Una sera tardi, a "Blob", un'anziana signora piange a dirotto su una seggiola del "Maurizio Costanzo Show".Il pubblico applaude: un applauso uniforme, ottuso, che non finisce più.Costanzo è in piedi immobile, lo sguardo compiaciuto e mesto. Il pianoforte incatena una fuga di note rapinose.Senza averla mai vista, capisco all'istante che quell'anziana signora immensamente libera e superiore all'inutile trappola che le sta scattando addosso può essere soltanto Alda Merini. Era proprio lei. Da quella sera ho cominciato a capire quanta dignità vi possa essere anche in un dolore esposto al pubblico.
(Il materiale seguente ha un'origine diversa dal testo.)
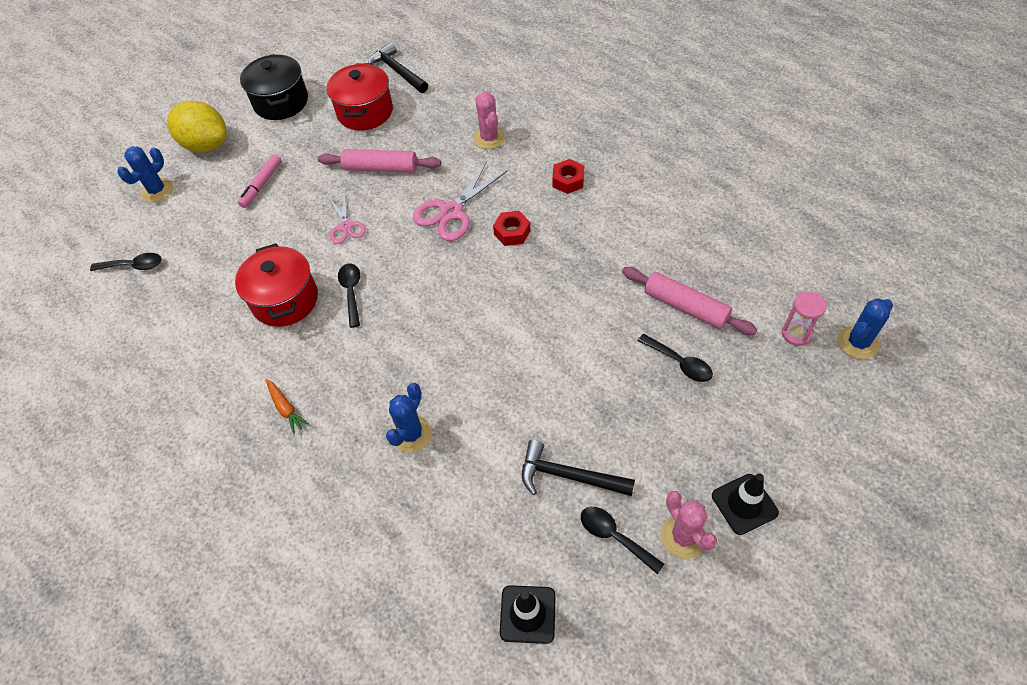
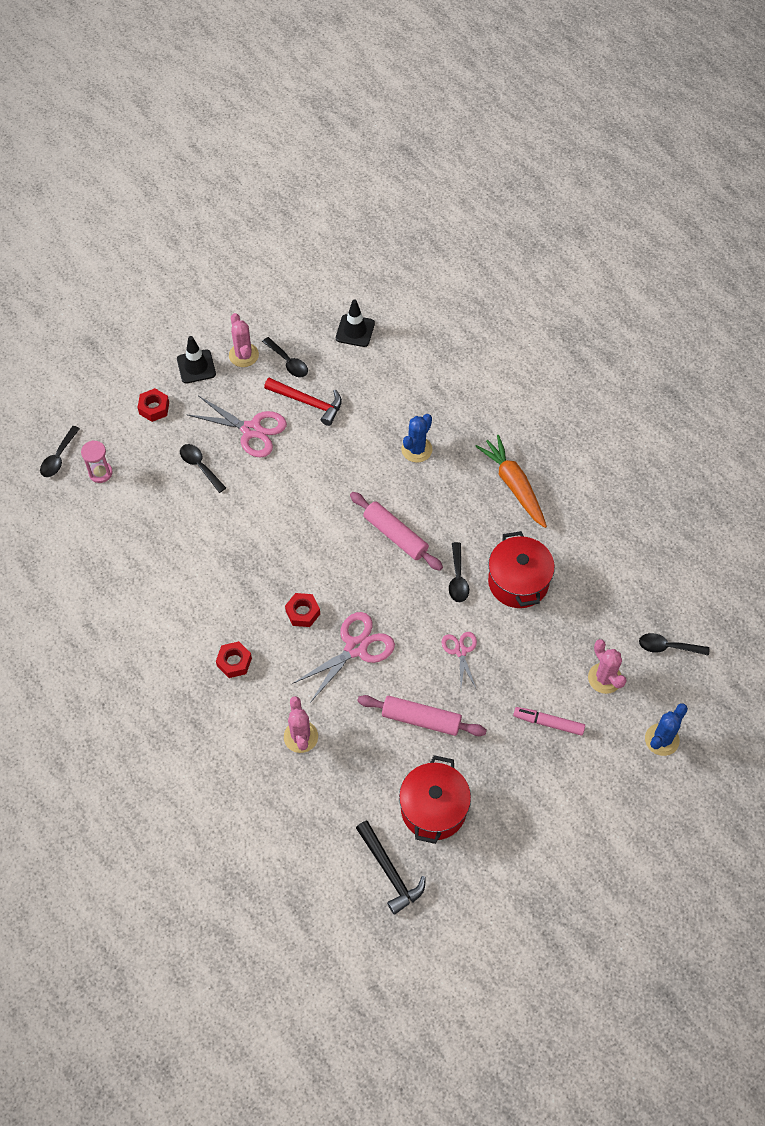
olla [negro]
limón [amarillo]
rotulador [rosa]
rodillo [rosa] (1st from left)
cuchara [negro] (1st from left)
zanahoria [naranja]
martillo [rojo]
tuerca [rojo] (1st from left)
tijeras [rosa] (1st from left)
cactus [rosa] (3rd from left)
Anche queste "Ballate" sono poesie nate dal pubblico e in pubblico, e sono colme della "scienza / del dolore dell'uomo", il solo sapere che Alda Merini rivendichi.Sul finire degli anni ottanta la Merini frequentava il Chimera, un caffè-libreria della Milano nebbiosa e scintillante dei Navigli, poco lontano da casa sua. Come un Dino Campana alla rovescia - quegli, nel vendere i suoi "Canti orfici", ne strappava pagine di cui riteneva indegno il singolo lettore, la Merini strappava da sé pagine non ancora pubblicate - regalava dattiloscritti inediti agli avventori. "Qualcuno che si butta nel cemento, / qualche altro che si impicca con ragione / e intanto in strada suonano i violini".
Ciò che resta impresso di queste poesie è proprio l'andamento cantabile, l'inquieta diteggiatura del ritmo di ballata che termina quasi sempre in clausole fulminanti: "Voglio sedere accanto al tuo bivacco / e scaldarmi a una vena di candore". Ma questa cantilena de 'lonh' è smentita da un altro tono, da una voce diretta che è come se ti afferrasse per le spalle e ti guardasse dritto negli occhi: "hai scoperto il baricentro del cuore, / o mio sudato amore senz'arte / che mi hai fatto le carte del pudore". A volte la voce che dice "Tu" giunge soffocata, come la voce di una radio dell'appartamento accanto - non per nulla l'amore di cui qui si parla è "chiuso dalle rimembranze"; altre volte ti assale con violenza, quasi che sfondasse la pagina.
Una poesia vulcanica e ingenua? Macché. Tra le virtù meno appariscenti di Alda Merini c'è quella di saper adoperare le parole più solenni e disusate - asfodelo, corsieri, clamide, carme, nocimento, sponsale, zefiro, diserto - senza che esse gravino sul verso.E succede che in questa poesia così sapiente e sapienziale i più grandi enigmi siano spesso racchiusi proprio nei versi più solfeggiati e aperti: "Io sono una cantante libera, / sono un'entusiasta del pensiero / mi inerpico su teneri arboscelli / e dico che sono alberi grandi". O anche: "Venere tra le stelle mi apriva il firmamento/ ma tu eri contento delle mie molte fiammelle". A volte, leggendo, vengono in mente per un possibile paragone le "Poesie della fine del mondo" di Delfini. Ma se al mite Delfini il ritornello della ballata serviva per esaltare e portare al parossismo la disperazione amorosa, qui pare che accada il contrario. È il tono cantilenante della ballata a diminuire la normale incandescenza amorosa del poeta: "O Don Chisciotte pieno di amarezza, /la tua terra ora è già defenestrata, / qualcuno l'ha buttata al piano basso / anche se vivi al settimo dei cieli".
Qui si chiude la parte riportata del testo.